Kadin meminta BI turunkan BI rate



JAKARTA. Ketua Umum Kamar Dagang dan Industri Indonesia (Kadin) Suryo Bambang Sulisto meminta Bank Indonesia (BI) menurunkan suku bunga acuan perbankan untuk mendorong dunia usaha di tengah situasi ekonomi yang melambat.

"Turunkan BI Rate, jangan pikirkan hanya sudut pandang BI, tapi lihat kepentingan semua sektor," katanya di sela-sela Rakernas dan Trade & Investment Forum, Senin (25/5).

Suryo mengatakan pihaknya turut prihatin dengan kondisi yang melanda perekonomian Indonesia belakangan ini. Tren pelemahan ekonomi global yang terjadi itu juga tidak luput terasa oleh dunia usaha.


Namun, tambah Suryo, faktor eksternal tersebut masih harus ditambah dengan tingginya bunga bank yang ditetapkan BI. "Bunga bank di Indonesia cukup tinggi, sedangkan di negara-negara tetangga bunga bank itu hanya separuh dari nilai yang berlaku di dalam negeri. Dari situ saja kita sudah lihat betapa tidak diuntungkannya posisi dunia usaha Indonesia," katanya.

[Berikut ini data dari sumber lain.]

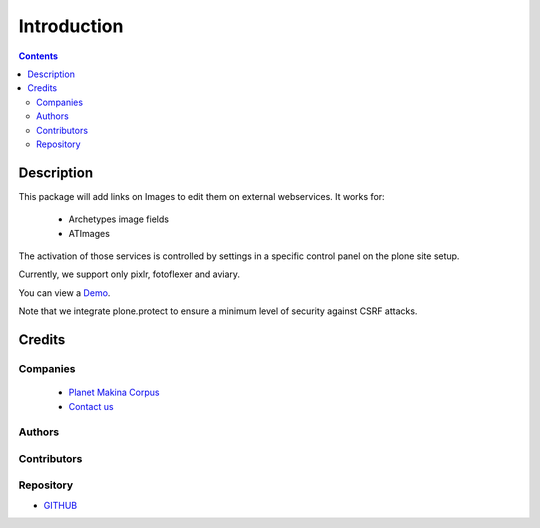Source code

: ==============================
Introduction
==============================

.. contents::


Description
============

This package will add links on Images to edit them on external webservices.
It works for:

    - Archetypes image fields
    - ATImages

The activation of those services is controlled by settings in a specific control panel on the plone site setup.


Currently, we support only pixlr, fotoflexer and aviary.

You can view a `Demo <http://www.youtube.com/watch?v=tCCJelVmYOE>`_.

Note that we integrate plone.protect to ensure a minimum level of security against CSRF attacks.


Credits
========
Companies
---------
|makinacom|_

  * `Planet Makina Corpus <http://www.makina-corpus.org>`_
  * `Contact us <mailto:python@makina-corpus.org>`_

.. |makinacom| image:: http://depot.makina-corpus.org/public/logo.gif
.. _makinacom:  http://www.makina-corpus.com

Authors
------------


Contributors
-----------------


Repository
------------

- `GITHUB <https://github.com/collective/collective.externalimageeditor>`_




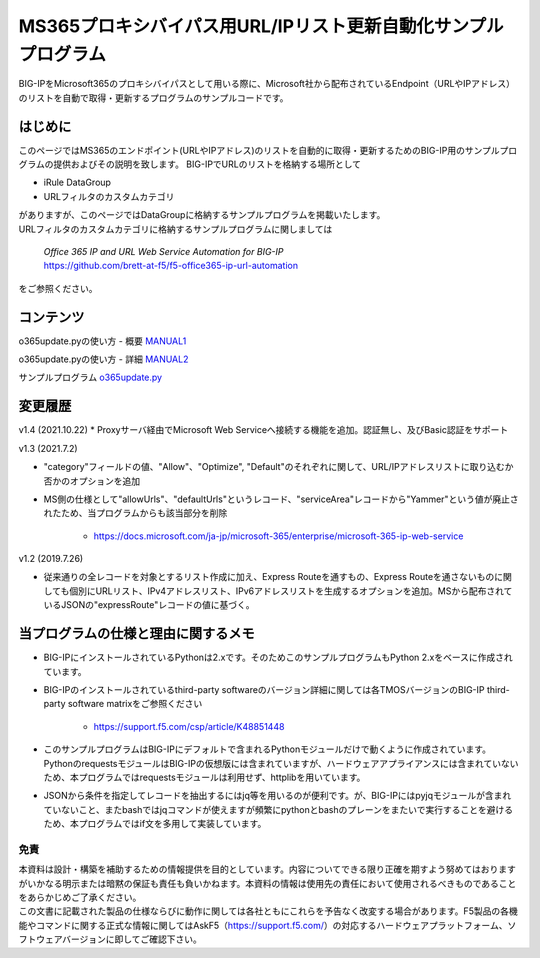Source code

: MS365プロキシバイパス用URL/IPリスト更新自動化サンプルプログラム
===========================================================================================

BIG-IPをMicrosoft365のプロキシバイパスとして用いる際に、Microsoft社から配布されているEndpoint（URLやIPアドレス）のリストを自動で取得・更新するプログラムのサンプルコードです。

はじめに
--------------------------------
このページではMS365のエンドポイント(URLやIPアドレス)のリストを自動的に取得・更新するためのBIG-IP用のサンプルプログラムの提供およびその説明を致します。
BIG-IPでURLのリストを格納する場所として

* iRule DataGroup
* URLフィルタのカスタムカテゴリ

| がありますが、このページではDataGroupに格納するサンプルプログラムを掲載いたします。
| URLフィルタのカスタムカテゴリに格納するサンプルプログラムに関しましては

 | `Office 365 IP and URL Web Service Automation for BIG-IP`
 | https://github.com/brett-at-f5/f5-office365-ip-url-automation

をご参照ください。


コンテンツ
--------------------------------

o365update.pyの使い方 - 概要 `MANUAL1`__

.. _MANUAL1: ./datagroup/MANUAL1.rst

__ MANUAL1_

o365update.pyの使い方 - 詳細 `MANUAL2`__

.. _MANUAL2: ./datagroup/MANUAL2.rst

__ MANUAL2_

サンプルプログラム `o365update.py`__

.. _o365update.py: ./datagroup/o365update.py

__ o365update.py_


変更履歴
--------------------------------

v1.4 (2021.10.22)
* Proxyサーバ経由でMicrosoft Web Serviceへ接続する機能を追加。認証無し、及びBasic認証をサポート

v1.3 (2021.7.2)

* "category"フィールドの値、"Allow"、"Optimize", "Default"のそれぞれに関して、URL/IPアドレスリストに取り込むか否かのオプションを追加
* MS側の仕様として"allowUrls"、"defaultUrls"というレコード、"serviceArea"レコードから"Yammer"という値が廃止されたため、当プログラムからも該当部分を削除

    - https://docs.microsoft.com/ja-jp/microsoft-365/enterprise/microsoft-365-ip-web-service

v1.2 (2019.7.26)

* 従来通りの全レコードを対象とするリスト作成に加え、Express Routeを通すもの、Express Routeを通さないものに関しても個別にURLリスト、IPv4アドレスリスト、IPv6アドレスリストを生成するオプションを追加。MSから配布されているJSONの"expressRoute"レコードの値に基づく。

当プログラムの仕様と理由に関するメモ
--------------------------------------
* BIG-IPにインストールされているPythonは2.xです。そのためこのサンプルプログラムもPython 2.xをベースに作成されています。
* BIG-IPのインストールされているthird-party softwareのバージョン詳細に関しては各TMOSバージョンのBIG-IP third-party software matrixをご参照ください

    - https://support.f5.com/csp/article/K48851448

* このサンプルプログラムはBIG-IPにデフォルトで含まれるPythonモジュールだけで動くように作成されています。PythonのrequestsモジュールはBIG-IPの仮想版には含まれていますが、ハードウェアアプライアンスには含まれていないため、本プログラムではrequestsモジュールは利用せず、httplibを用いています。
* JSONから条件を指定してレコードを抽出するにはjq等を用いるのが便利です。が、BIG-IPにはpyjqモジュールが含まれていないこと、またbashではjqコマンドが使えますが頻繁にpythonとbashのプレーンをまたいで実行することを避けるため、本プログラムではif文を多用して実装しています。
  
免責
^^^^^^^^^^^^^^^^^^
| 本資料は設計・構築を補助するための情報提供を目的としています。内容についてできる限り正確を期すよう努めてはおりますがいかなる明示または暗黙の保証も責任も負いかねます。本資料の情報は使用先の責任において使用されるべきものであることをあらかじめご了承ください。
| この文書に記載された製品の仕様ならびに動作に関しては各社ともにこれらを予告なく改変する場合があります。F5製品の各機能やコマンドに関する正式な情報に関してはAskF5（https://support.f5.com/）の対応するハードウェアプラットフォーム、ソフトウェアバージョンに即してご確認下さい。

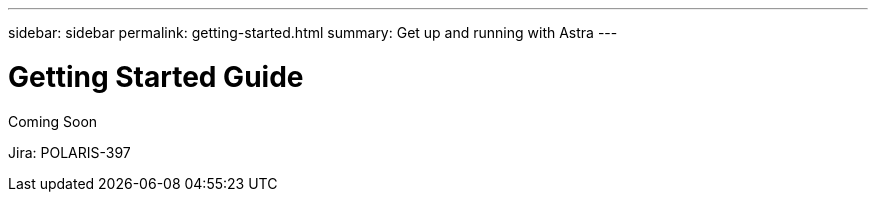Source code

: ---
sidebar: sidebar
permalink: getting-started.html
summary: Get up and running with Astra
---

= Getting Started Guide

Coming Soon

Jira: POLARIS-397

Bunga bank yang tinggi, menurut dia, bisa membuat dunia usaha kelimpungan dalam menjalankan usaha di tengah melemahnya penjualan, produksi hingga ekspor.

"Saat ini semuanya melemah, sehingga kita sudah lihat banyak PHK. Maka pemerintah harus menyusun langkah untuk menetralisir keadaan ini dan agar situasi ini tidak berkelanjutan," katanya.

Oleh karena itu, Suryo meminta pemerintah untuk memberikan kebijakan dan strategi khusus serta insentif untuk membantu dunia usaha.

"Kalau BI Rate bisa diturunkan, ya turunkan. Tidak perlu terlalu memikirkan sudut pandang BI karena kita harus melihat secara holistik kepentingan semua sektor. Memang ada risiko, tapi kadang risiko itu perlu kita ambil kalau ingin menyelamatkan ekonomi secara keseluruhan," pungkas Suryo.

Rapat Dewan Gubernur (RDG) Bank Indonesia pada 19 Mei 2015 memutuskan untuk mempertahankan BI Rate sebesar 7,5%, dengan suku bunga Deposit Facility 5,5% dan Lending Facility pada level 8%.

"Keputusan tersebut sejalan dengan kebijakan moneter yang cenderung ketat untuk menjaga agar inflasi berada dalam sasaran 4 plus minus 1% pada 2015 dan 2016, serta mengarahkan defisit transaksi berjalan ke tingkat yang lebih sehat dalam kisaran 2,5-3% terhadap PDB dalam jangka menengah," kata Gubernur BI Agus Martowardojo.

Keputusan BI mempertahankan BI rate di level 7,5% tersebut adalah ketiga kalinya setelah pada Februari 2015 menurunkan tingkat suku bunga acuan dari 7,75% menjadi 7,5%. Faktor eksternal dan domestik menjadi pertimbangan BI menerapkan kebijakan moneter ketat.